The Holy Grail of AgTech


Current developments in the agtech industry are indeed impressive. Farmers are being offered new precision farming technologies every day and they are more and more willing to adopt them. The vast majority of these technologies are focusing on collecting data about the farmer's field, which has a significant potential to bring benefits to everyone involved in the industry from a farmer to a final consumer.

However, without the decision making support tools, it can be very challenging to truly crack this data and use it to achieve desired goals. And this is exactly where prescriptive analytics comes into play.

The next big thing

Prescriptive analytics is commonly referred to as the next big thing in the world of Big Data. Basically, it is a way of measuring a sequence of best next actions in order to achieve the aspired goal. In its complexity and value, prescriptive analytics is superior to both descriptive analytics (looks into what has already happened) and predictive analytics (looks into what could happen), as prescriptive analytics provides actionable recommendations and suggests what we should do to achieve a longer-term goal.

Prescriptive analytics as a game of chess

To better illustrate how prescriptive analytics works, let's think of a game of chess. The ultimate goal here, of course, is to win. In this scenario the predictive analytics model would measure the success rate of each individual move, by analyzing such factors as the current position of the chess figures, the closest figures of your opponent or players skill level. Therefore, this approach would suggest the next best immediate move that you could make at that particular moment. This is indeed useful for the instant action, however, not for the ultimate goal. In fact, the easiest route that you can follow at the beginning of the game can often lead to a quick and painful loss.

On the other hand, prescriptive analytics model would recommend an optimal sequence of moves that are based on the desired goal - in our case, a victory. In other words, prescriptive analytics would find patterns in a vast amount of data and optimize a sequence of decisions in order to win the whole game, instead of separate battles. So, if you can apply it, prescriptive analytics truly is incredibly valuable, as smarter decisions inevitably bring better results.

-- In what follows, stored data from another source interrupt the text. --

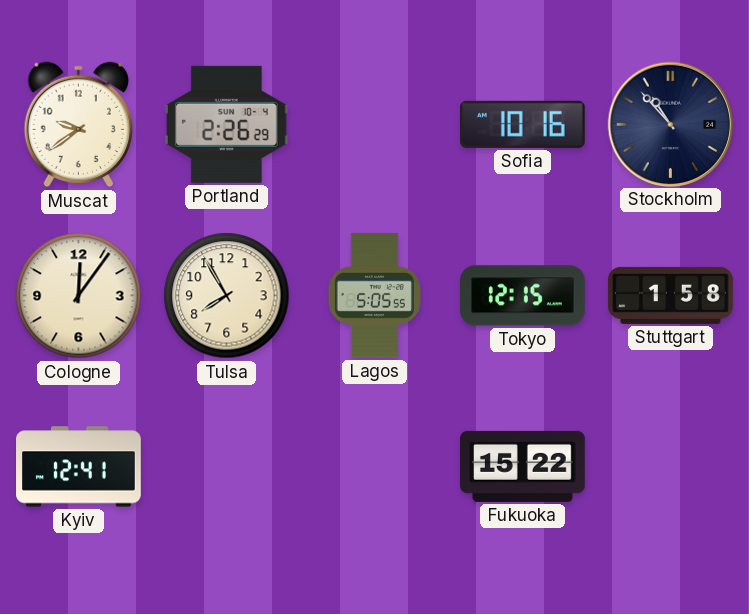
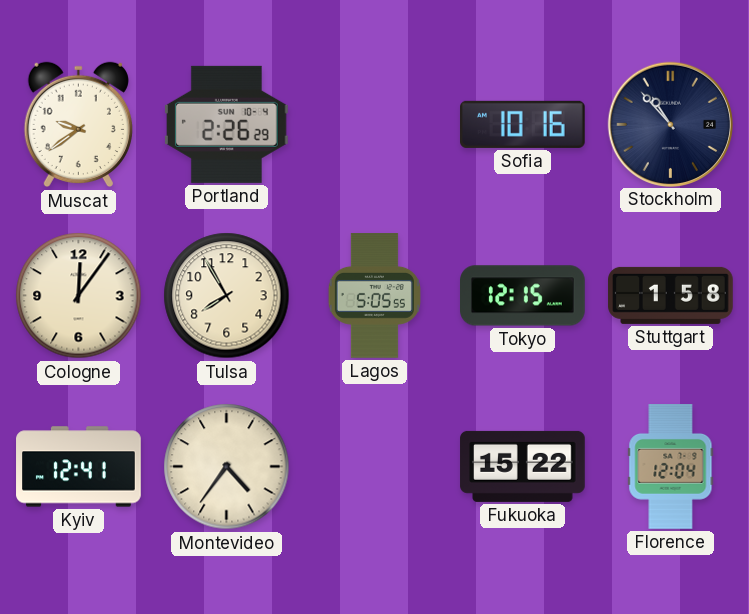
Montevideo: none -> 4:36
Florence: none -> 12:04
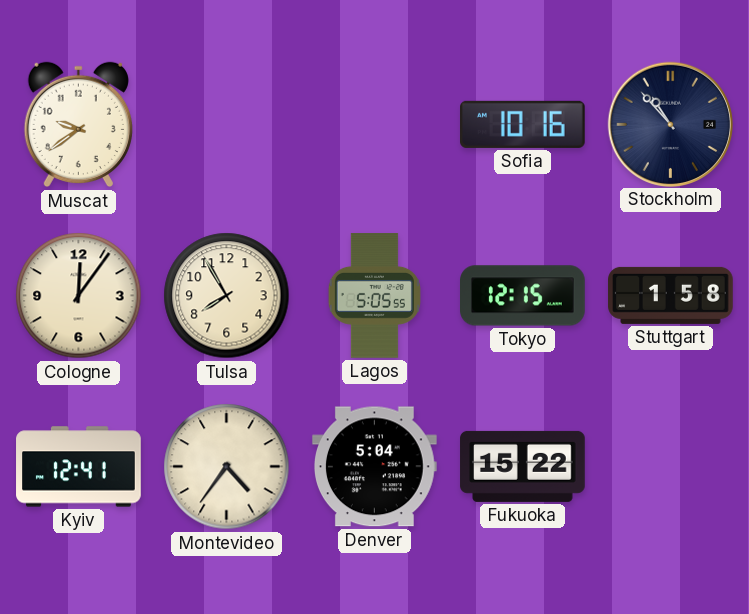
Portland: 2:26 -> none
Denver: none -> 5:04
Florence: 12:04 -> none
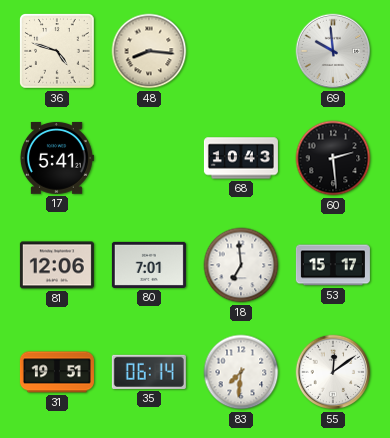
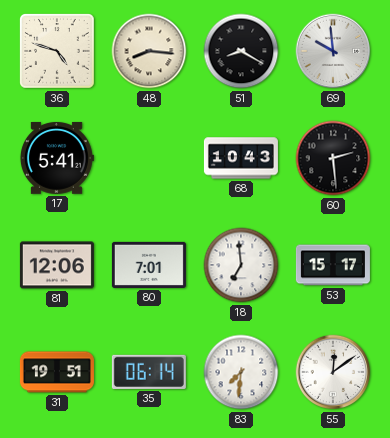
51: none -> 8:20
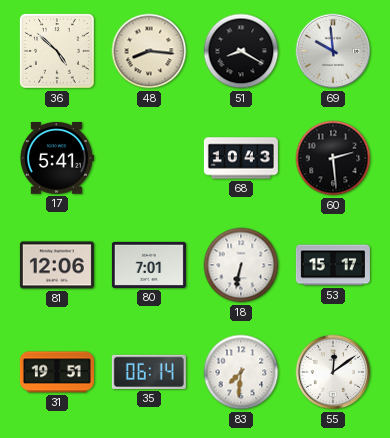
36: 4:48 -> 4:52
18: 6:59 -> 6:32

From precision to prescriptive farming

Prescriptive analytics has enormous potential in a host of different industries. It has already proven its value in transportation (i.e. Google's self-driving car), business industry (i.e. resource optimization), finance industry (i.e. fraud prevention) and, of course, agriculture (i.e. actionable nitrogen recommendations).

As discussed above, many modern farmers have this immense amount of data, but they often lack the decision making support tools that would enable them to purposely use it. And even if a farmer would understand the provided data and could use the insights to their benefit, just as in a game of chess, there are no two growing seasons that would be exactly the same. Agriculture involves many variables, such as climate, temperature, rainfall, altitude, wind etc. Which means that successful long-term farming must be based on continuous learning.

With a little help from machine learning and artificial intelligence, prescriptive analytics finds new patterns based on the new data, re-learns the models and suggests farmers new course of action towards their goals. This shows how prescriptive analytics can close the loophole between the vast amount of data that agtech innovations provide and a final decision making by a farmer.

Vultus solution

Unlike a vast majority of other agtech companies, here at Vultus, we put the prescriptive analytics to use. Thanks to these technologies, we are able to provide farmers with the actionable nitrogen recommendations, that are based on the satellite data. These easy-to-follow prescriptions inform farmers of exactly how much nitrogen fertilizer their plants might need, and, in turn, enable farmers to stop over-fertilizing their fields, grow healthier plants at a lower cost and better care for the planet.